Selected excerpt>
Henry Havelock Ellis, known as Havelock Ellis (2 February 1859 – 8 July 1939), was a British physician, writer, and social reformer who studied human sexuality. He was co-author of the first medical textbook in English on homosexuality in 1897, and also published works on a variety of sexual practices and inclinations, including transgender psychology. He is credited with introducing the notions of narcissism and autoeroticism, later adopted by psychoanalysis. He served as president of the Galton Institute and, like many intellectuals of his era, supported eugenics.[1]

Early life and teaching career[edit]

Ellis, son of Edward Peppen Ellis and Susannah Mary Wheatley, was born in Croydon, then a small town south of London. He had four sisters, none of whom married. His father was a sea captain, his mother the daughter of a sea captain, and many other relatives lived on or near the sea. At seven years of age, his father took him on one of his voyages, during which they called at Sydney, Callao and Antwerp. After his return, Ellis attended the French and German College near Wimbledon, and afterward attended a school in Mitcham.

In April 1875, Ellis sailed on his father's ship for Australia; soon after his arrival in Sydney, he obtained a position as a master at a private school. After the discovery of his lack of training, he was fired and became a tutor for a family living a few miles from Carcoar. He spent a year there and then obtained a position as a master at a grammar school in Grafton. The headmaster had died and Ellis carried on the school for that year, but was unsuccessful.

At the end of the year, he returned to Sydney and, after three months' training, was given charge of two government part-time elementary schools, one at Sparkes Creek, near Scone, New South Wales and the other at Junction Creek. He lived at the school house on Sparkes Creek for a year. He wrote in his autobiography, "In Australia, I gained health of body, I attained peace of soul, my life task was revealed to me, I was able to decide on a professional vocation, I became an artist in literature . . . these five points covered the whole activity of my life in the world. Some of them I should doubtless have reached without the aid of the Australian environment, scarcely all, and most of them I could never have achieved so completely if chance had not cast me into the solitude of the Liverpool Range."[2]

Medicine and psychology[edit]

Ellis returned to England in April 1879. He had decided to take up the study of sex, and felt his first step must be to qualify as a physician. He studied at St Thomas's Hospital Medical School now part of King's College London, but never had a regular medical practice. His training was aided by a small legacy[3] and also income earned from editing works in the Mermaid Series of lesser known Elizabethan and Jacobean drama.[3] He joined The Fellowship of the New Life in 1883, meeting other social reformers Eleanor Marx, Edward Carpenter and George Bernard Shaw.

The data>
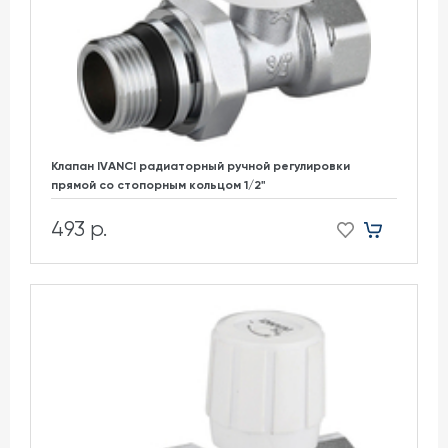
Клапан IVANCI радиаторный ручной регулировки
прямой со стопорным кольцом 1/2"
493 р.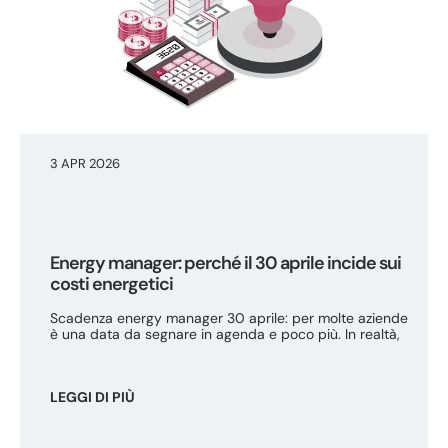
3 APR 2026
Energy manager: perché il 30 aprile incide sui
costi energetici
Scadenza energy manager 30 aprile: per molte aziende
è una data da segnare in agenda e poco più. In realtà,
LEGGI DI PIÙ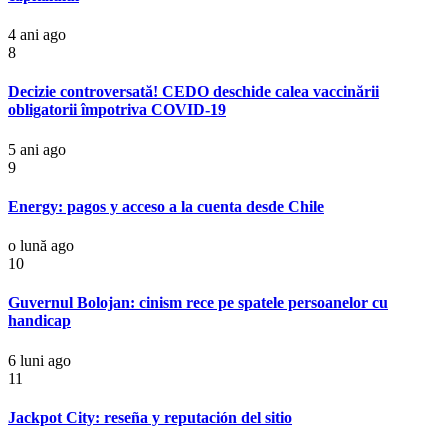
4 ani ago
8
Decizie controversată! CEDO deschide calea vaccinării
obligatorii împotriva COVID-19
5 ani ago
9
Energy: pagos y acceso a la cuenta desde Chile
o lună ago
10
Guvernul Bolojan: cinism rece pe spatele persoanelor cu
handicap
6 luni ago
11
Jackpot City: reseña y reputación del sitio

Work instructions> In the passage on Havelock Ellis, where did Ellis obtain a position as a master after leaving the tutoring post near Carcoar? Nothing in the material is used.

Result> At a grammar school in Grafton.